You see, Paper Lace had recorded "Billy, Don't Be a Hero" before Bo Donaldson & the Heywoods did, and their version topped the British charts before Donaldson similarly reached the top of the Hot 100. Paper Lace barely cracked the Hot 100 here. Then, their 2nd and final American single, "The Night Chicago Died", went all the way to #1.
"The Night Chicago Died" is set during the Prohibition era of the 20's, and references Al Capone in the lyrics. Fittingly, reruns of the original The Untouchables were in syndication at the time this song climbed the charts in 1974.
Edit, 4/23/22: Had to change the video. This clip mixes archived footage from Chicago's past.
2 comments:
When this song came out, we who actually lived in Chicago had a major laugh at the expense of the performers.
Where to start?
First of all, Chicago doesn't have an "East Side" - old or otherwise.
There's a North Side - that's where the Irish, German, and Jewish gangsters held sway.
There's a West Side - that's where the Italian-Sicilian faction was based, extending into Western suburbs like Cicero and Berwyn (Berwyn?).
And of course the South Side, which was the object of many of the ongoing Unpleasantnesses.
And satellite areas like the Southwest Side, which is where I'm from. We just watched, and stayed out of the way as much as possible.
Other satellite areas were Southeast and Northwest, but I think you get the idea.
"The Old East Side?"
That might be the Lakefront, where the Rich People lived - but the Mobs steered clear of that part of town; those were the paying customers for booze, dope, and sex, and they didn't care who got killed, as long as it wasn't them.
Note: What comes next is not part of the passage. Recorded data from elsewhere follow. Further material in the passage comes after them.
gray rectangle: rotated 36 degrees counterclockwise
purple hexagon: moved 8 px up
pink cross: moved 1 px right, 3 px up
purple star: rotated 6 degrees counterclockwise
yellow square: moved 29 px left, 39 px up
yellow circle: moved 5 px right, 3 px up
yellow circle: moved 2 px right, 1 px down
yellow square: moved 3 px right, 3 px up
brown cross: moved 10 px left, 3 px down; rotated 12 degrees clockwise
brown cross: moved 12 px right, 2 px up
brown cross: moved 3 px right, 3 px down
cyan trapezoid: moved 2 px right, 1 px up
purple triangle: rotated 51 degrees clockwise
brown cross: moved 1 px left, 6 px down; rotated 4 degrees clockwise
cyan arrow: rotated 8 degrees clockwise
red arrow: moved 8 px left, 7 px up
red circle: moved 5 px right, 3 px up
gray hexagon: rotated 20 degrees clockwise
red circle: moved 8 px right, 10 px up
The sillyass Brit rockers who came up with this dumb song obviously got their "history" from old Warner Bros movies, conflating with the ones set in Manhattan (which of course does have a Lower East Side - but that's another story ...).
Oh, and any and all gun battles tended to happen in the dead of winter, and well out of public view.
This is all kidding, of course - nobody takes a Britrock song seriously as history.
Funny thing, though - we in the Cities are curiously protective of our Gangster Pasts.
It's not unlike the way Americans love the myths of the Wild West - the more mythical the better.
Ultimately, what bugged us about "The Night Chicago Died" was that it's such a stupid song.
Historical inaccuracies never stopped anything from being successful, unfortunately.